>>>

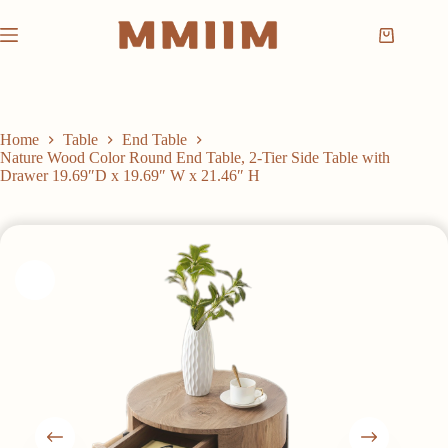
Skip
to
Shopping
content
cart
Home
Table
End Table
Nature Wood Color Round End Table, 2-Tier Side Table with
Drawer 19.69″D x 19.69″ W x 21.46″ H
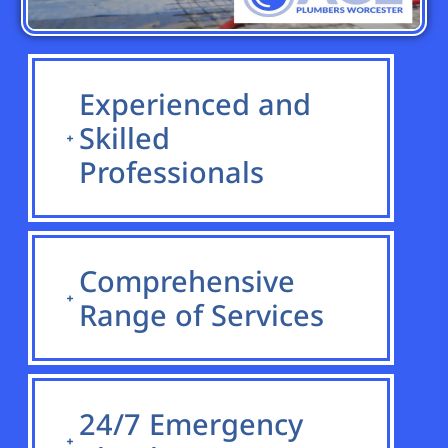
Experienced and
Skilled
Professionals
Comprehensive
Range of Services
24/7 Emergency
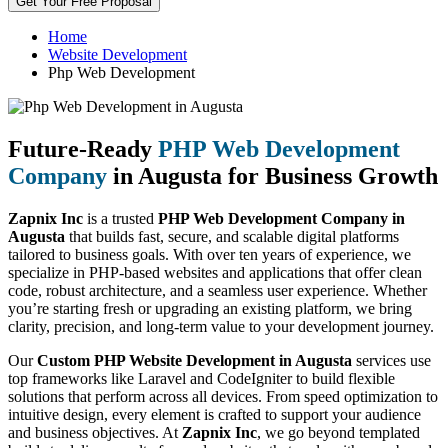
Get Your Free Proposal
Home
Website Development
Php Web Development
Future-Ready
PHP Web Development
Company
in Augusta for Business Growth
Zapnix Inc
is a trusted
PHP Web Development Company in
Augusta
that builds fast, secure, and scalable digital platforms
tailored to business goals. With over ten years of experience, we
specialize in PHP-based websites and applications that offer clean
code, robust architecture, and a seamless user experience. Whether
you’re starting fresh or upgrading an existing platform, we bring
clarity, precision, and long-term value to your development journey.
Our
Custom PHP Website Development in Augusta
services use
top frameworks like Laravel and CodeIgniter to build flexible
solutions that perform across all devices. From speed optimization to
intuitive design, every element is crafted to support your audience
and business objectives. At
Zapnix Inc
, we go beyond templated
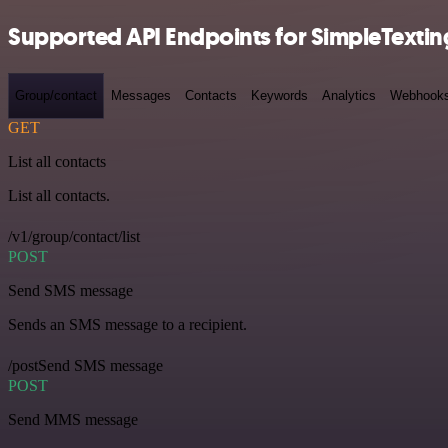
Supported API Endpoints for SimpleTextin
Group/contact
Messages
Contacts
Keywords
Analytics
Webhook
GET
List all contacts
List all contacts.
/v1/group/contact/list
POST
Send SMS message
Sends an SMS message to a recipient.
/postSend SMS message
POST
Send MMS message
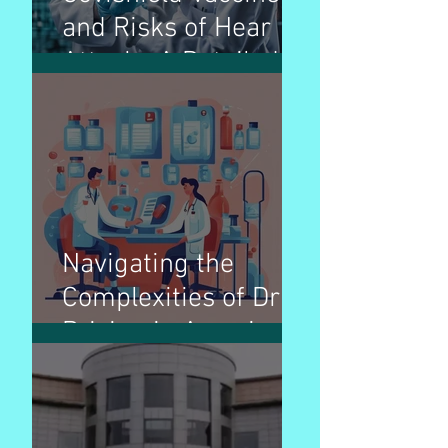
and Risks of Hear
Attack : A Detailed
Breakdown
Navigating the
Complexities of Drug
Pricing in America: A
Comprehensive
Guide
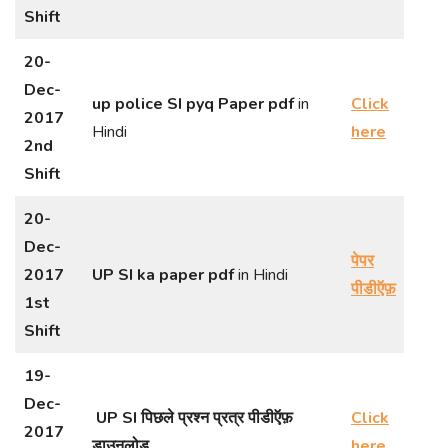
Shift
20-
Dec-
up police SI pyq Paper
pdf
in
Click
2017
Hindi
here
2nd
Shift
20-
Dec-
पेपर
2017
UP SI ka paper pdf
in Hindi
पीडीऍफ़
1st
Shift
19-
Dec-
UP SI पिछले प्रश्न प्रत्र पीडीऍफ़
Click
2017
डाउनलोड
here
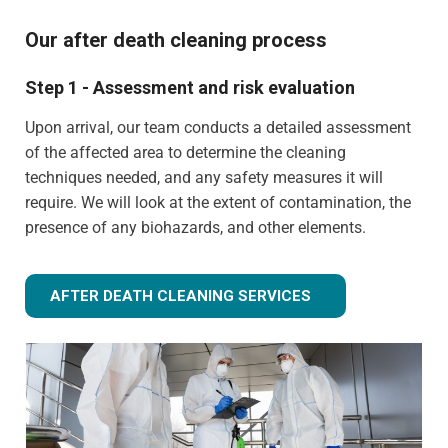
Our after death cleaning process
Step 1 - Assessment and risk evaluation
Upon arrival, our team conducts a detailed assessment
of the affected area to determine the cleaning
techniques needed, and any safety measures it will
require. We will look at the extent of contamination, the
presence of any biohazards, and other elements.
AFTER DEATH CLEANING SERVICES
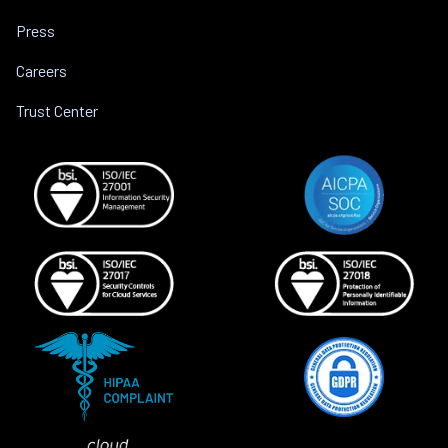
Press
Careers
Trust Center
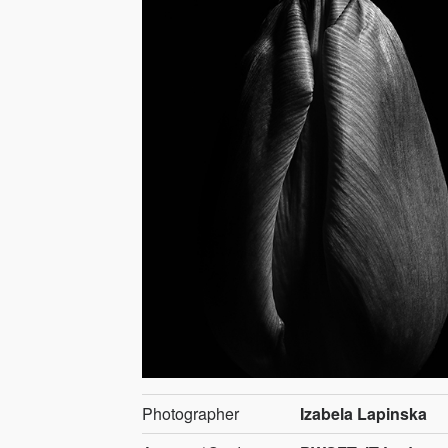
Photographer
Izabela Lapinska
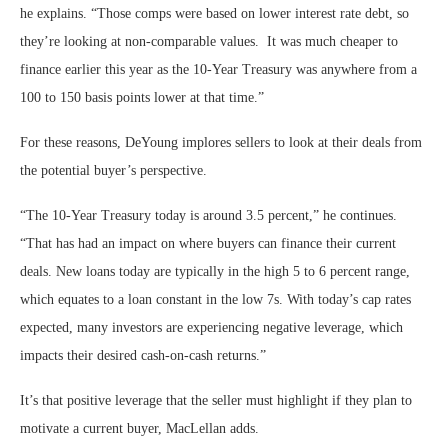
he explains. “Those comps were based on lower interest rate debt, so
they’re looking at non-comparable values. It was much cheaper to
finance earlier this year as the 10-Year Treasury was anywhere from a
100 to 150 basis points lower at that time.”
For these reasons, DeYoung implores sellers to look at their deals from
the potential buyer’s perspective.
“The 10-Year Treasury today is around 3.5 percent,” he continues.
“That has had an impact on where buyers can finance their current
deals. New loans today are typically in the high 5 to 6 percent range,
which equates to a loan constant in the low 7s. With today’s cap rates
expected, many investors are experiencing negative leverage, which
impacts their desired cash-on-cash returns.”
It’s that positive leverage that the seller must highlight if they plan to
motivate a current buyer, MacLellan adds.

<<<

_Problem_: Using the material above, set down every line exactly, but skip the pictures.

_Written answer_:
Skip
to
Shopping
content
cart
Home
Table
End Table
Nature Wood Color Round End Table, 2-Tier Side Table with
Drawer 19.69″D x 19.69″ W x 21.46″ H
Experienced and
Skilled
Professionals
Comprehensive
Range of Services
24/7 Emergency
Get Your Free Proposal
Home
Website Development
Php Web Development
Future-Ready
PHP Web Development
Company
in Augusta for Business Growth
Zapnix Inc
is a trusted
PHP Web Development Company in
Augusta
that builds fast, secure, and scalable digital platforms
tailored to business goals. With over ten years of experience, we
specialize in PHP-based websites and applications that offer clean
code, robust architecture, and a seamless user experience. Whether
you’re starting fresh or upgrading an existing platform, we bring
clarity, precision, and long-term value to your development journey.
Our
Custom PHP Website Development in Augusta
services use
top frameworks like Laravel and CodeIgniter to build flexible
solutions that perform across all devices. From speed optimization to
intuitive design, every element is crafted to support your audience
and business objectives. At
Zapnix Inc
, we go beyond templated
Supported API Endpoints for SimpleTextin
Group/contact
Messages
Contacts
Keywords
Analytics
Webhook
GET
List all contacts
List all contacts.
/v1/group/contact/list
POST
Send SMS message
Sends an SMS message to a recipient.
/postSend SMS message
POST
Send MMS message
and Risks of Hear
Attack : A Detailed
Breakdown
Navigating the
Complexities of Drug
Pricing in America: A
Comprehensive
Guide
Shift
20-
Dec-
up police SI pyq Paper
pdf
in
Click
2017
Hindi
here
2nd
Shift
20-
Dec-
पेपर
2017
UP SI ka paper pdf
in Hindi
पीडीऍफ़
1st
Shift
19-
Dec-
UP SI पिछले प्रश्न प्रत्र पीडीऍफ़
Click
2017
डाउनलोड
here
Our after death cleaning process
Step 1 - Assessment and risk evaluation
Upon arrival, our team conducts a detailed assessment
of the affected area to determine the cleaning
techniques needed, and any safety measures it will
require. We will look at the extent of contamination, the
presence of any biohazards, and other elements.
AFTER DEATH CLEANING SERVICES
Press
Careers
Trust Center
Photographer
Izabela Lapinska
he explains. “Those comps were based on lower interest rate debt, so
they’re looking at non-comparable values. It was much cheaper to
finance earlier this year as the 10-Year Treasury was anywhere from a
100 to 150 basis points lower at that time.”
For these reasons, DeYoung implores sellers to look at their deals from
the potential buyer’s perspective.
“The 10-Year Treasury today is around 3.5 percent,” he continues.
“That has had an impact on where buyers can finance their current
deals. New loans today are typically in the high 5 to 6 percent range,
which equates to a loan constant in the low 7s. With today’s cap rates
expected, many investors are experiencing negative leverage, which
impacts their desired cash-on-cash returns.”
It’s that positive leverage that the seller must highlight if they plan to
motivate a current buyer, MacLellan adds.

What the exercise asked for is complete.